▸ **Lesetext**
------------------------------------------------
Darum haben wir einen Sinn dafür entwickelt zu überlegen, was Menschen wirklich wünschen. Unsere Antwort darauf heißt, dass es Leute mit Rückenschmerzen gibt, und die brauchen ein ordentliches Bett. Die Positionierung von Lattoflex ist entsprechend relativ klar und simpel: Wir helfen Leuten mit Rückenschmerzen. 73 Prozent aller Lattoflex-Kunden haben beim Kauf ein Rücken- oder Schlafproblem. Das sind so genannte Problemkunden, und ich liebe Problemkunden. Mit denen kann man auf Augenhöhe reden, weil sie kein Interesse an Werbechichi haben. Sie erwarten einfach, dass wir ihr Problem lösen. Ich glaube, dass unsere Branche einen großen Fehler macht, wenn sie sich nur noch auf die schönen Dinge des Lebens konzentriert. Der Markt dafür ist meiner Meinung nach viel kleiner als der für Leute mit Rückenschmerzen.

Haustex: Also wird es wahrscheinlich kein Boxspring-Bett von Lattoflex geben?

Thomas: Nein, es sei denn, es gelänge uns, das Bett so zu verpacken, dass wir Lattoflex darin hätten. Eines steht fest: Wir werden niemals unsere Positionierung oder unsere Markenaussage aufweichen. Sobald wir mit Lattoflex auch nur geringfügig vom eingeschlagenen Weg abweichen, sind wir schon schwächer. Wir fahren wirklich am Besten, wenn Prof. Dr. Schmidt Menschen mit Rückenschmerzen Lattoflex empfiehlt. Unser Marketing ist reduziert auf die Aussage: "Du hast ein Problem? Wir haben die Lösung!" Das ist ziemlich simpel, aber erfolgreich.

Dieter Tost: Wenn man so will, hat das Unternehmen sich im Laufe der Jahre vom Handwerksbetrieb immer stärker auf das Thema Liegen konzentriert, richtig liegen, bis hin zu dem, was wir heute sind: Ein Anbieter von Schlafsystemen, mit denen sich Rückenschmerzen vermeiden lassen. Wir konzentrieren uns auf eine eindeutige Erkennbarkeit. Das steht im Gegensatz zu dem, was wir heute auf dem Markt erleben. Dort entwickelt sich gerade das Thema Boxspring. Parallel haben wir ein unglaubliches Wachstum an Verkaufsfläche der großen Möbelflächen, die mit Ware und Kunden gefüllt werden müssen. Und Boxspring hat seine Preislagen von früher 5.000, 10.000 Euro oder höher mittlerweile mit dem Thema "schön und hübsch" auf 500 Euro für ein Doppelbett herunter gebracht. In diesem Markt herrscht so ein starker Wettbewerb, darin kann jeder nur zerrieben werden.
------------------------------------------------
▸ **Aufgabe**
Prüfe, ob die folgenden Aussagen zum Interview über Lattoflex passen. Antworte jeweils mit Ja oder Nein und zitiere die entscheidenden Worte aus dem Interview wörtlich.
(a) 73 Prozent der Lattoflex-Kunden haben beim Kauf ein Rücken- oder Schlafproblem.
(b) Laut Dieter Tost kosten Boxspring-Betten heute weiterhin 5.000 Euro oder mehr.
(c) Im Interview heißt es, der Markt für die schönen Dinge des Lebens sei größer als der für Leute mit Rückenschmerzen.
------------------------------------------------
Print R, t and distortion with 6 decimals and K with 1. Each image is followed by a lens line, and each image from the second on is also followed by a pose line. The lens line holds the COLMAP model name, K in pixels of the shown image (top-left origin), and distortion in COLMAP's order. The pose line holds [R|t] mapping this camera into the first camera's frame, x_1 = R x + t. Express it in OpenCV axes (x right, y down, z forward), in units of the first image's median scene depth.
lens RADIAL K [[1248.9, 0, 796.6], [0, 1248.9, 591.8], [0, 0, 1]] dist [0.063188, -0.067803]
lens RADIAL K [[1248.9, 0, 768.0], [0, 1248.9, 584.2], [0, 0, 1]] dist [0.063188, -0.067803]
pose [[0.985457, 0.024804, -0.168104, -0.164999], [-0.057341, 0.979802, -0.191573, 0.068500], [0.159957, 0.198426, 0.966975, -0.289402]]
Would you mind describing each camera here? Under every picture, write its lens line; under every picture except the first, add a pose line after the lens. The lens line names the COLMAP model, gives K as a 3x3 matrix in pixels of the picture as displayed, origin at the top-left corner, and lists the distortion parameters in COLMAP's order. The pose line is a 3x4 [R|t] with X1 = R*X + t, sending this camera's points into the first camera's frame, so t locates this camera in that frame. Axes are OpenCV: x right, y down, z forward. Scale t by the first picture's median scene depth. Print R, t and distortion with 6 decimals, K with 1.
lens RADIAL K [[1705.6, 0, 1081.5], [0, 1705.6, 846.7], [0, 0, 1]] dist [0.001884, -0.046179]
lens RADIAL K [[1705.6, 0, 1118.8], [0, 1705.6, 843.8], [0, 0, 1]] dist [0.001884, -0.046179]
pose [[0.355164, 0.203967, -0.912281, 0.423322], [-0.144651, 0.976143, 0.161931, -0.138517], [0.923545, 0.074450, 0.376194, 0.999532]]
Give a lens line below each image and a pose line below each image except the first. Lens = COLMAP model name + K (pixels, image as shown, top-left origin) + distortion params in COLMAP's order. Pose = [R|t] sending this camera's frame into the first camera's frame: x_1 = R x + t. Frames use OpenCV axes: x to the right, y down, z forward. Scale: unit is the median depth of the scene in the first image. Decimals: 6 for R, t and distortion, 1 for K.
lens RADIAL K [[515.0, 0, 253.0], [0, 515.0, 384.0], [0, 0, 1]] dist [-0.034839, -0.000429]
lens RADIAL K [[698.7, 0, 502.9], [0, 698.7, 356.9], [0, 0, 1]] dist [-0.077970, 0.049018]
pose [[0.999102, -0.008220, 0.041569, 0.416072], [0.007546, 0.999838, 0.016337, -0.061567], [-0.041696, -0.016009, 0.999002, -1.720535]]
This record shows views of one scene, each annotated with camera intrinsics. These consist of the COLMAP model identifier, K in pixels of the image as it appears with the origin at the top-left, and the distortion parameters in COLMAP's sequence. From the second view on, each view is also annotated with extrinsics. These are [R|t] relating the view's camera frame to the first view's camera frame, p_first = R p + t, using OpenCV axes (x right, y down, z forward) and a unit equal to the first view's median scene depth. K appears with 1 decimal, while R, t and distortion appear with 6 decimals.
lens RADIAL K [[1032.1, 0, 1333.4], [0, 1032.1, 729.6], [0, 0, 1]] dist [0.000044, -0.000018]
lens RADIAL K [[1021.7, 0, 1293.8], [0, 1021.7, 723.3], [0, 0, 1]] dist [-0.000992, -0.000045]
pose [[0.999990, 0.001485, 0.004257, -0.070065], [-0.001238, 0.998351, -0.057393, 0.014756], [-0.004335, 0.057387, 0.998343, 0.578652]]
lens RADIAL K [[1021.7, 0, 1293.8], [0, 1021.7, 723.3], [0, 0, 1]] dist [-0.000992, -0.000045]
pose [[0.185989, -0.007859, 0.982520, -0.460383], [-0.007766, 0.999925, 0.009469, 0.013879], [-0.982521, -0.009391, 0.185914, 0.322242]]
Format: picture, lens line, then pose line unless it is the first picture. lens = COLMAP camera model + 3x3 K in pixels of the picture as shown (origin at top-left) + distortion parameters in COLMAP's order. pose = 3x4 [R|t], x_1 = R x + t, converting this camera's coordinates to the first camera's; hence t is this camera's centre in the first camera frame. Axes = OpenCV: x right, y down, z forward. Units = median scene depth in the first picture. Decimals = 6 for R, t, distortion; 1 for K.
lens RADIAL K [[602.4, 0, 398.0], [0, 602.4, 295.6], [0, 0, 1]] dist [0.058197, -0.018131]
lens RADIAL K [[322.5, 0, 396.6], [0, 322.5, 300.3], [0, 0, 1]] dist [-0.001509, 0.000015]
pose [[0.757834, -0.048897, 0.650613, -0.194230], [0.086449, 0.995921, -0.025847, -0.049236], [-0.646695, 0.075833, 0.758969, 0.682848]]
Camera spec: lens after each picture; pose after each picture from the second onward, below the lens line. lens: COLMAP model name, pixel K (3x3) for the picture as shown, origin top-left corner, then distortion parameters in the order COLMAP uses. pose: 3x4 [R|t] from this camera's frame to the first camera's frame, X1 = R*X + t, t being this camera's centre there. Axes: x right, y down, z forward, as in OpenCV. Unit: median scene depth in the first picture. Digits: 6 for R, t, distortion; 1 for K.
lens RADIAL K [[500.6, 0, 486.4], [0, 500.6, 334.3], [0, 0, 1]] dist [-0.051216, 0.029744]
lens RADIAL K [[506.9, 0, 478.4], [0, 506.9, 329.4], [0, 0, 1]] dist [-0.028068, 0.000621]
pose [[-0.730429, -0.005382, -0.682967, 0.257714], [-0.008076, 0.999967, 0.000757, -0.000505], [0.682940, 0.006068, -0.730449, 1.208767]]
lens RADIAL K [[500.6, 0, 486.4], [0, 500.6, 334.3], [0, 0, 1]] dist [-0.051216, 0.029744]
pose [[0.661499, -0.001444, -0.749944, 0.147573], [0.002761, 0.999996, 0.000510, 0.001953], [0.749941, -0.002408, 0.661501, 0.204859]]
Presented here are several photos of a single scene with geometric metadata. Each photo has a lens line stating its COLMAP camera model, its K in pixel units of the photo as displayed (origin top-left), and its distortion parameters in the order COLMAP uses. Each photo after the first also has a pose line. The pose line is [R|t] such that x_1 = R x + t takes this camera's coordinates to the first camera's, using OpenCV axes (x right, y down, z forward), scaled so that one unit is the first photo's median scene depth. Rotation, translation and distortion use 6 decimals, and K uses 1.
------------------------------------------------
▸ **Lösung**
(a) Ja: „73 Prozent aller Lattoflex-Kunden haben beim Kauf ein Rücken- oder Schlafproblem."
(b) Nein: „auf 500 Euro für ein Doppelbett herunter gebracht"
(c) Nein: „Der Markt dafür ist meiner Meinung nach viel kleiner als der für Leute mit Rückenschmerzen."